On Thu, 29 Jun 2006, Andy Adler wrote:
On Thu, 29 Jun 2006, Bill Denney wrote:
Andy Adler wrote:
I'm trying to write this. My idea is that XML like this
<a b="c" d="e"> text <f g="h"/> more text <f>data</f> </a>
Shouldn't it parse as something more like
v.a.ATTS.b = "c"
v.a.ATTS.d = "e"
v.a.CHILD{1} = " text "
v.a.CHILD{2}.f.ATTS.g => "h"
v.a.CHILD{3} = " more text "
v.a.CHILD{4}.f.CHILD{1} => "data"
My concern is that this output makes writing software to parse the
xml output really frustrating - you need to loop through the CHILD
vectors to find what you're looking for. This would result in
people taking shortcuts that make the code fragile.

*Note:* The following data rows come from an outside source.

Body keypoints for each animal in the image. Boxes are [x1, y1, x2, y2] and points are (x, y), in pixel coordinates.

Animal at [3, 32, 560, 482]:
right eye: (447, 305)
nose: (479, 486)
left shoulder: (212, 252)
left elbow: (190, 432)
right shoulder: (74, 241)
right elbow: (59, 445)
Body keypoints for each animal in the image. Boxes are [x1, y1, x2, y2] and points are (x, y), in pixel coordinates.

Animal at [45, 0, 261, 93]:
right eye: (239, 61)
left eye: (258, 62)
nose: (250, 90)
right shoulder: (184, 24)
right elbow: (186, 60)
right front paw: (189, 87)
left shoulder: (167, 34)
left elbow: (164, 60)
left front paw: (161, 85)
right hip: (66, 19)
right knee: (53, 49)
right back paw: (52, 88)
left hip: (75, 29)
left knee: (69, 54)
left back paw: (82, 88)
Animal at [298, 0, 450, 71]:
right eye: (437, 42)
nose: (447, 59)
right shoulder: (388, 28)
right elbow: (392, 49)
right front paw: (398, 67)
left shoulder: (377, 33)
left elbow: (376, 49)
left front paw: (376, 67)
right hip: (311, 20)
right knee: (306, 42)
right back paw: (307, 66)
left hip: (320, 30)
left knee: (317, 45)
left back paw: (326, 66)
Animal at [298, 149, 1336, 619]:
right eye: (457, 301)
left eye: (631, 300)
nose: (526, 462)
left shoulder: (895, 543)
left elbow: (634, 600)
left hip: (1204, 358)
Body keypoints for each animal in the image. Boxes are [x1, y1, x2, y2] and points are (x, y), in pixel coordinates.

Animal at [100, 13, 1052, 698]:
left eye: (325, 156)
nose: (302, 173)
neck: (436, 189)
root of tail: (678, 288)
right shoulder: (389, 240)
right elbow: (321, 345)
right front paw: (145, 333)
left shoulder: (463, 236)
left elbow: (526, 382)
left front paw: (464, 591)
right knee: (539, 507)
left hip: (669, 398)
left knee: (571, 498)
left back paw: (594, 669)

But not doing it this way would make an incorrect representation for
nested structures: what about just parsing xhtml like
<p>abcd <i>efg</i> jklm</p>
would turn into
v.p.TEXT = 'abcd jklm';
v.p.i.TEXT = 'efg';
which would not reverse correctly because all of these could turn into
the above:
<p>abcd<i>efg</i> jklm</p>
<p><i>efg</i>abcd jklm</p>
<p>abcd jklm<i>efg</i></p>
...
To me, it should be a reversible transformation. Also, without keeping
the order, you would lose the ability to do full XSLT interpretation
(what do you do about sibling commands).
This is actually a big debate in the XML semantics community - the
fact that XML does not map easily to data structures.
I realize that it doesn't map easily, but it should map reversibly.